── MATERIAL SHOWN ──

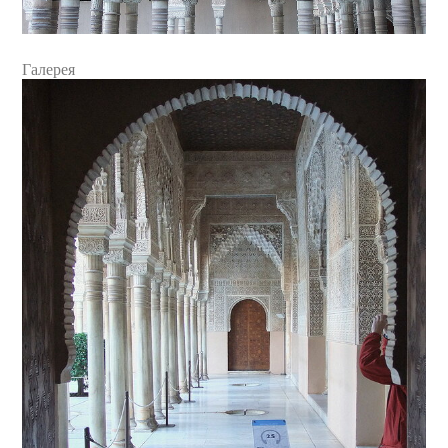
Галерея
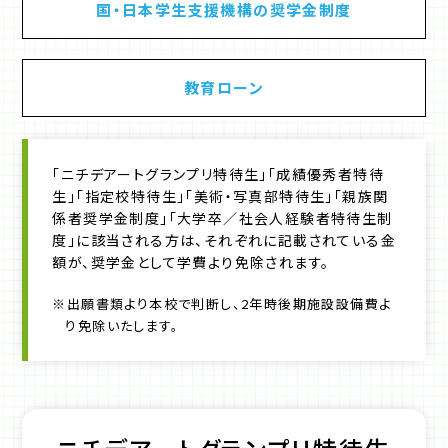
国・日本学生支援機構の奨学金制度
教育ローン
「ニチデアートグランプリ特待生」「成績優秀者特待
生」「指定校特待生」「美術・写真部特待生」「親族関
係者奨学金制度」「大学卒／社会人経験者特待生制
度」に該当される方は、それぞれに記載されている金
額が、奨学金として学費より免除されます。
※出願書類より本校で判断し、2年時後期施設設備費よ
り免除いたします。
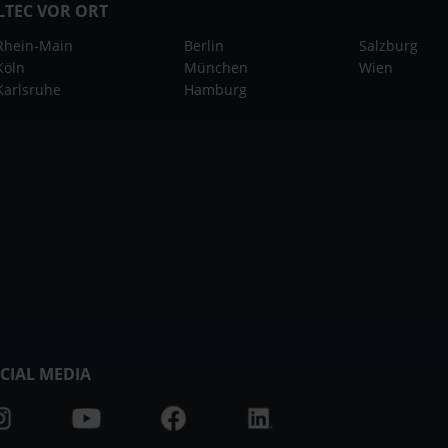
LTEC VOR ORT
Rhein-Main
Berlin
Salzburg
Köln
München
Wien
Karlsruhe
Hamburg
CIAL MEDIA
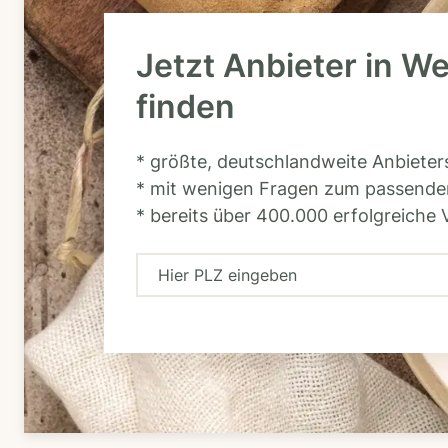
Jetzt Anbieter in W
finden
* größte, deutschlandweite Anbiete
* mit wenigen Fragen zum passende
* bereits über 400.000 erfolgreiche 
H
i
e
r
P
L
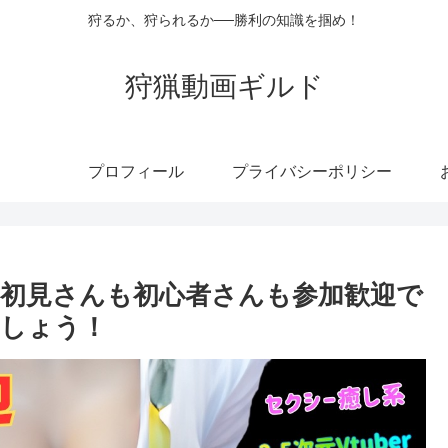
狩るか、狩られるか──勝利の知識を掴め！
狩猟動画ギルド
プロフィール
プライバシーポリシー
初見さんも初心者さんも参加歓迎で
ましょう！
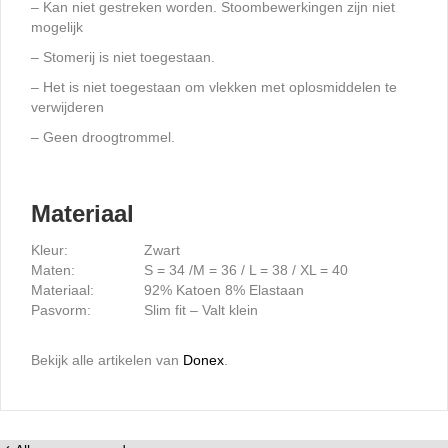
– Kan niet gestreken worden. Stoombewerkingen zijn niet
mogelijk
– Stomerij is niet toegestaan.
– Het is niet toegestaan ​​om vlekken met oplosmiddelen te
verwijderen
– Geen droogtrommel.
Materiaal
Kleur:
Zwart
Maten:
S = 34 /M = 36 / L = 38 / XL = 40
Materiaal:
92% Katoen 8% Elastaan
Pasvorm:
Slim fit – Valt klein
Bekijk alle artikelen van
Donex
.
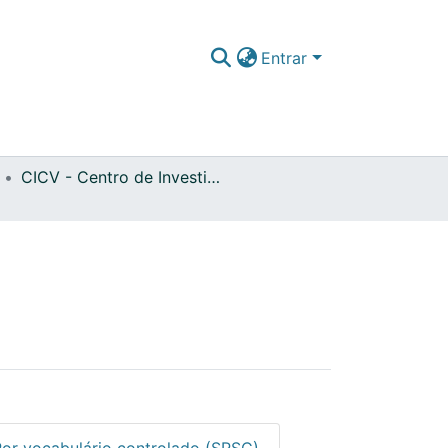
Entrar
CICV - Centro de Investigação Em Ciências Veterinárias
Por vocabulário controlado (SRSC)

───

● YOUR ASSIGNMENT: Please retype, exactly and only, the lines from the one holding "verwijderen" to the end of the entries, both ends included, without any pictures.

● RESULT FOR THIS EXERCISE:
verwijderen
– Geen droogtrommel.
Materiaal
Kleur:
Zwart
Maten:
S = 34 /M = 36 / L = 38 / XL = 40
Materiaal:
92% Katoen 8% Elastaan
Pasvorm:
Slim fit – Valt klein
Bekijk alle artikelen van
Donex
.
Entrar
CICV - Centro de Investigação Em Ciências Veterinárias
Por vocabulário controlado (SRSC)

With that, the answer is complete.